Source data
+-------+

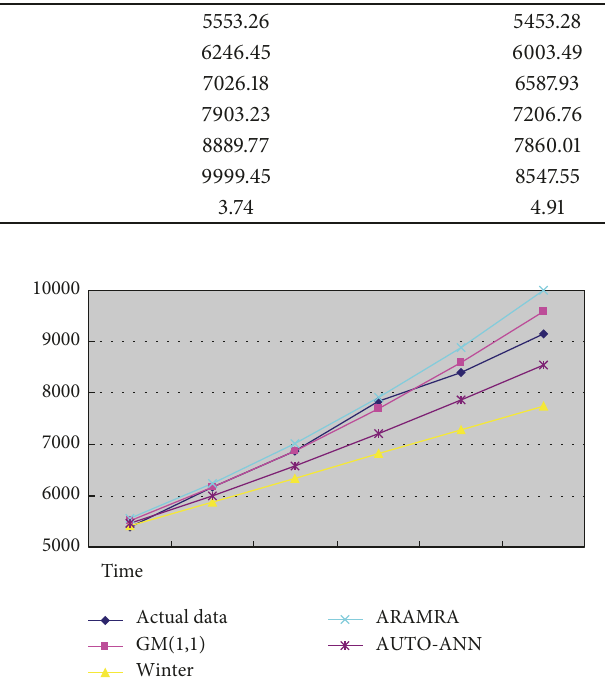
Figure 7: The predicted and true values for M3C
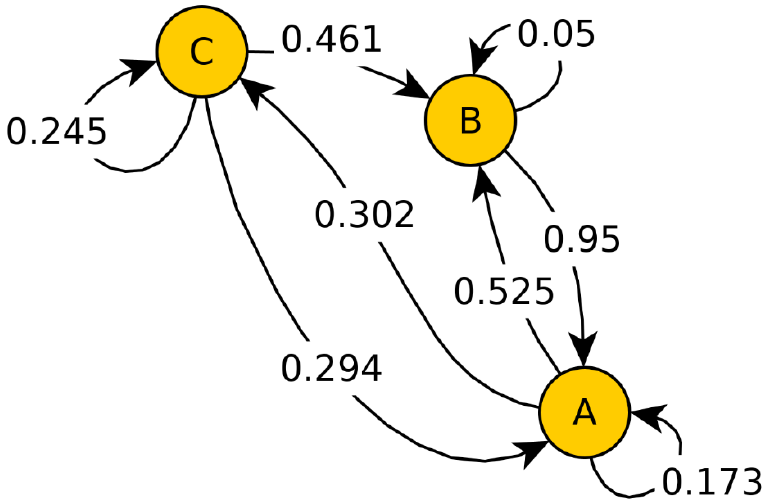
Figure 14. A snapshot of a network with transition probabilities. Single vertices represent geographic areas, and the edges between the paths can be covered within a fixed time window.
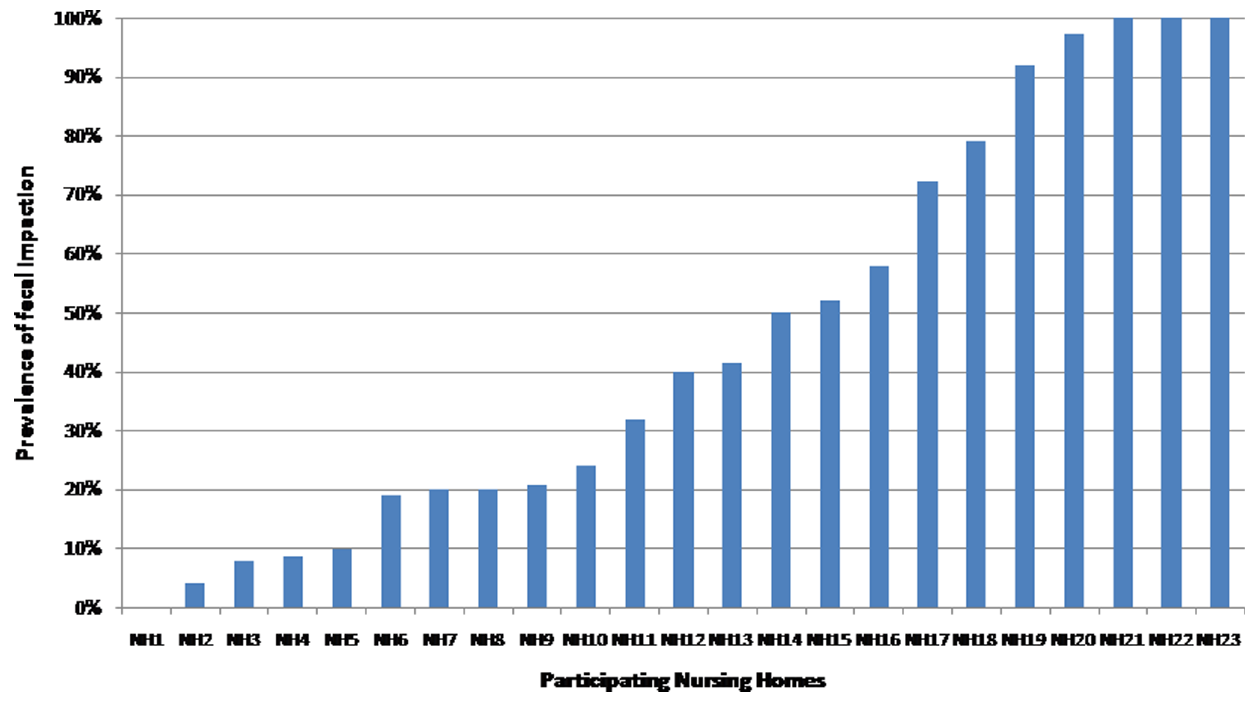
Figure 1. Annual prevalence of fecal impaction across the participating nursing hours.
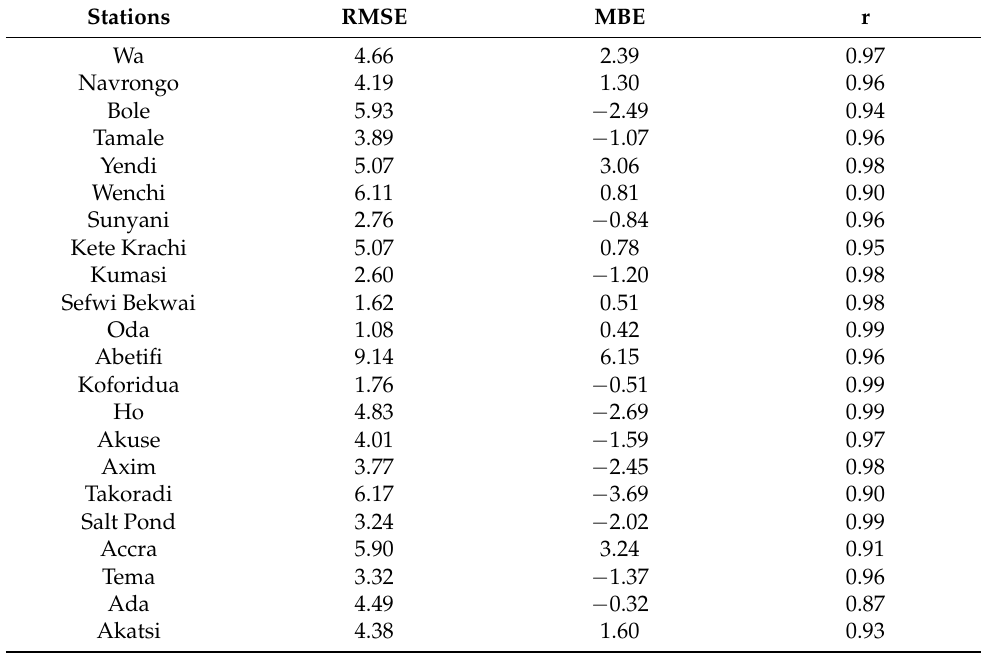
Table 2. Summary of statistical indices comparing estimated and observed total cloud cover for all stations in the four climate zones. Root mean square error (RMSE), mean bias error (MBE), and Pearson’s correlation coefficient (r).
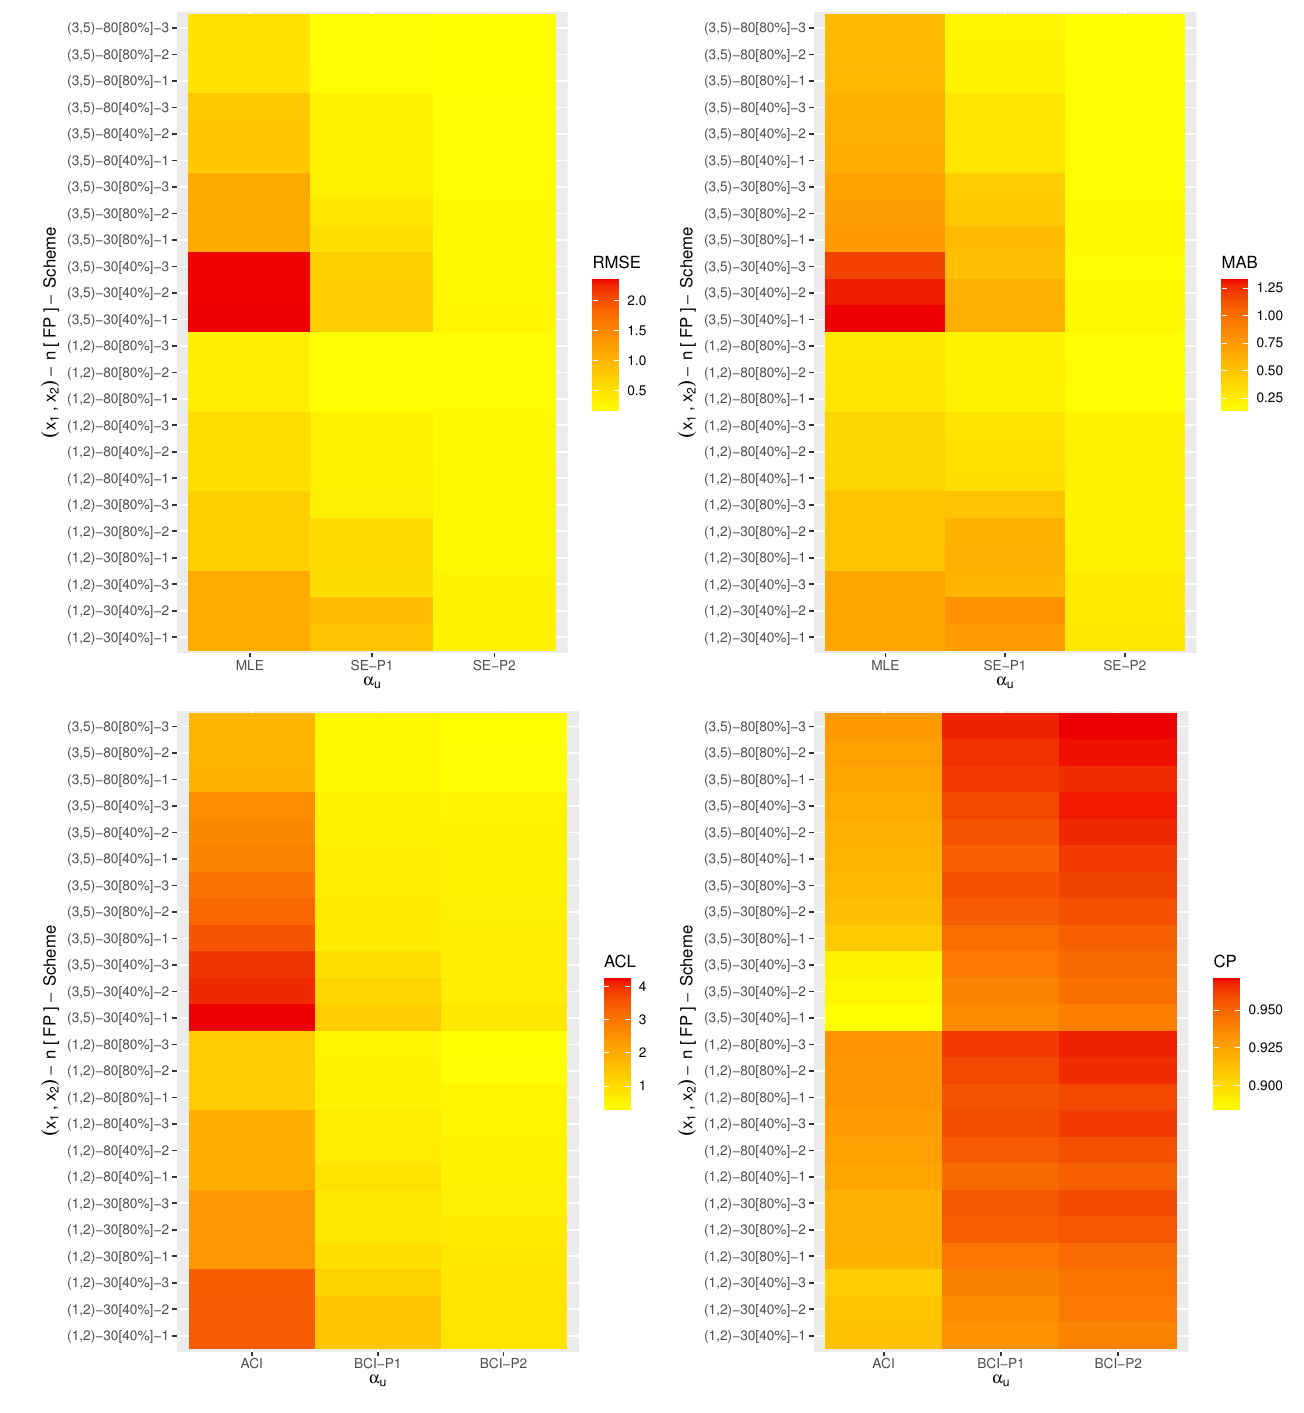
Figure 4. Heat map for the simulation results of α u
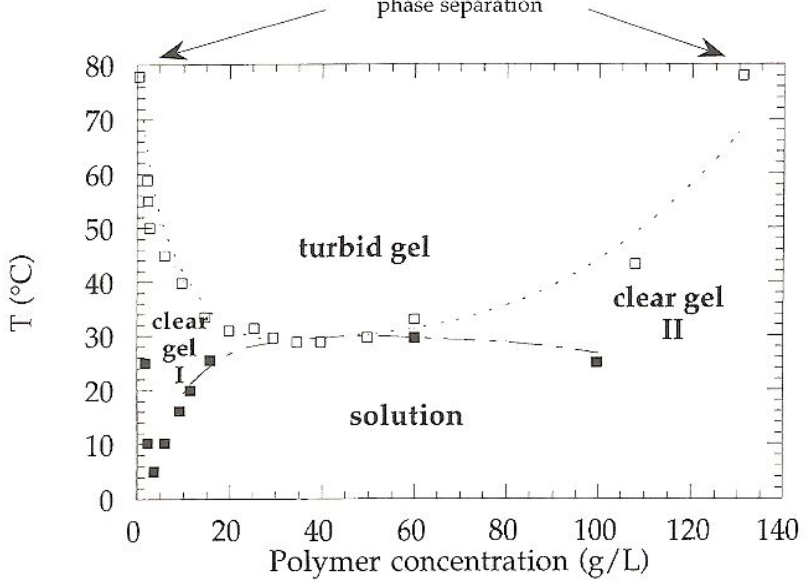
Figure 1. Phase diagram of an aqueous A4C methylcellulose solution (DS = 1.7 from Dow Chemical) including the cloud point curve (  ) and the sol-gel line (  ) determined from oscillatory measurements [2]. Reproduced from Polymer 1998 , 39, 6251-6259. Copyright 2010,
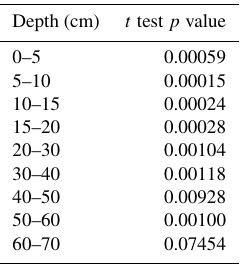
Table D2. We use p values from Student’s t test to compare, depth by depth, the TOC between vineyard and forest soils. This test is applicable if the variances are in the same order of magnitude. We therefore performed the test on log 10 (TOC) to have similar orders of magnitude of variances between vineyard and forest soils. The p value results are shown below.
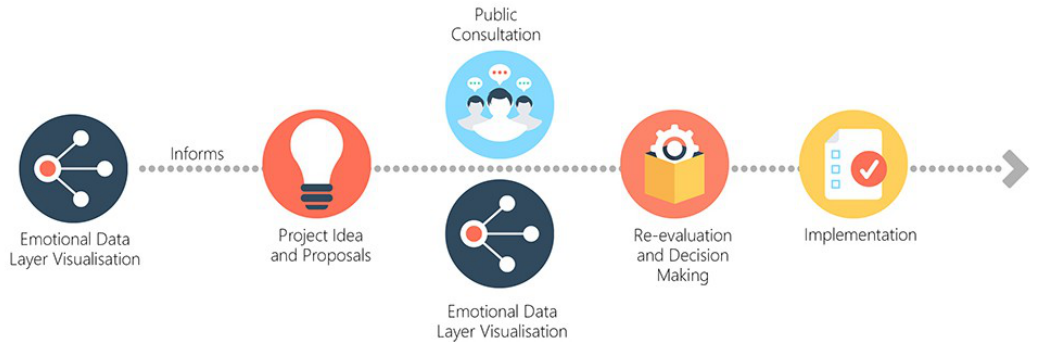
Figure 14. Emotional Data Model of participation in Urban Planning process.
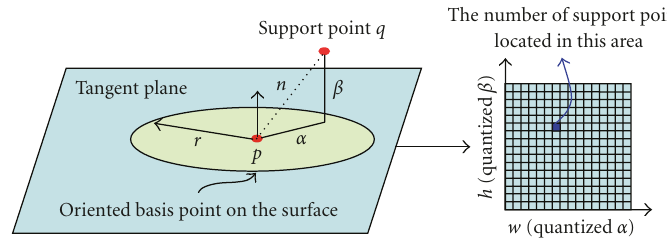
Figure 3: The demonstration of spin image.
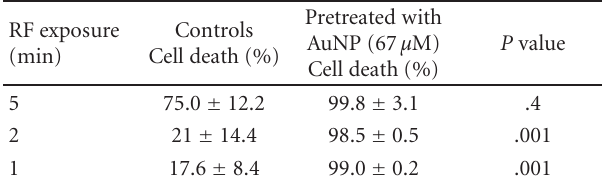
Figure 4: Concentration-dependent heating rate of Kentera SWNT suspensions under 600W of RF generator output power. Sus- pensions exhibited nonlinear heating rates with increasing SWNT concentration. Shown are the averages of the heating rates for Ken- tera SWNTs (dots) and the calculated SWNT heating contribution (triangles). Reproduced with permission from Cancer, vol. 110, no. 12, pp. 2654–2665, 2007. Table 1: Non-invasive RF field treatment of Hep3B cells: cell viability was assessed by Propidium Iodide-Fluorescent Activated Cell Sorting (PI-FACS) 18 hours after RF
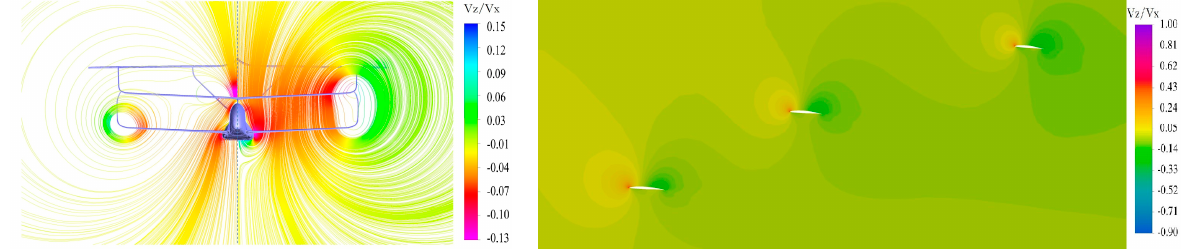
Figure 20. BWA/SL aircraft in cruise flight condition S 3 (M = 0.7 at 43,000 ft) with an angle-of-attack α = 0 ◦ . ( Left ): Flow circulation (iso-lines) and corresponding downwash effects (color code) occurring in the vertical plane passing by the first (left half) and second (right half) bent tip wing junctions (left and right half, respectively). ( Right ): downwash effects occurring in the vertical plane passing by the spanwise location b Ref/ 2.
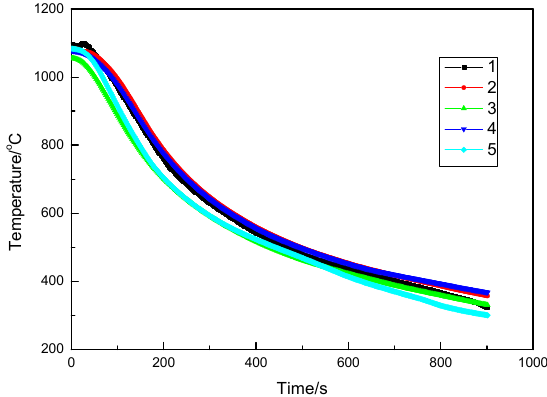
Figure 8. Temperature evolution during cooling at positions 1 to 5.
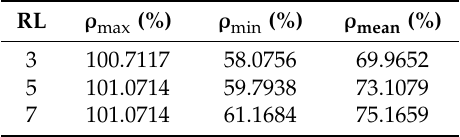
Table 4. Average performance results with different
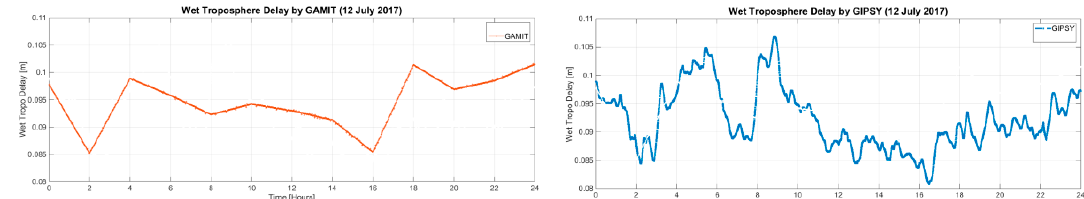
Figure 15. An example, of the Zenith Wet Troposphere Delay in mm as derived by GNSS processing with GAMIT ( left ) and GIPSY ( right ) scientific software for 12 July 2017 at the transponder CDN1 Cal/Val site.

+-------+

All entries above must be printed again verbatim, with images excluded.

● Expected output
Figure 7: The predicted and true values for M3C
Figure 14. A snapshot of a network with transition probabilities. Single vertices represent geographic areas, and the edges between the paths can be covered within a fixed time window.
Figure 1. Annual prevalence of fecal impaction across the participating nursing hours.
Table 2. Summary of statistical indices comparing estimated and observed total cloud cover for all stations in the four climate zones. Root mean square error (RMSE), mean bias error (MBE), and Pearson’s correlation coefficient (r).
Figure 4. Heat map for the simulation results of α u
Figure 1. Phase diagram of an aqueous A4C methylcellulose solution (DS = 1.7 from Dow Chemical) including the cloud point curve (  ) and the sol-gel line (  ) determined from oscillatory measurements [2]. Reproduced from Polymer 1998 , 39, 6251-6259. Copyright 2010,
Table D2. We use p values from Student’s t test to compare, depth by depth, the TOC between vineyard and forest soils. This test is applicable if the variances are in the same order of magnitude. We therefore performed the test on log 10 (TOC) to have similar orders of magnitude of variances between vineyard and forest soils. The p value results are shown below.
Figure 14. Emotional Data Model of participation in Urban Planning process.
Figure 3: The demonstration of spin image.
Figure 4: Concentration-dependent heating rate of Kentera SWNT suspensions under 600W of RF generator output power. Sus- pensions exhibited nonlinear heating rates with increasing SWNT concentration. Shown are the averages of the heating rates for Ken- tera SWNTs (dots) and the calculated SWNT heating contribution (triangles). Reproduced with permission from Cancer, vol. 110, no. 12, pp. 2654–2665, 2007. Table 1: Non-invasive RF field treatment of Hep3B cells: cell viability was assessed by Propidium Iodide-Fluorescent Activated Cell Sorting (PI-FACS) 18 hours after RF
Figure 20. BWA/SL aircraft in cruise flight condition S 3 (M = 0.7 at 43,000 ft) with an angle-of-attack α = 0 ◦ . ( Left ): Flow circulation (iso-lines) and corresponding downwash effects (color code) occurring in the vertical plane passing by the first (left half) and second (right half) bent tip wing junctions (left and right half, respectively). ( Right ): downwash effects occurring in the vertical plane passing by the spanwise location b Ref/ 2.
Figure 8. Temperature evolution during cooling at positions 1 to 5.
Table 4. Average performance results with different
Figure 15. An example, of the Zenith Wet Troposphere Delay in mm as derived by GNSS processing with GAMIT ( left ) and GIPSY ( right ) scientific software for 12 July 2017 at the transponder CDN1 Cal/Val site.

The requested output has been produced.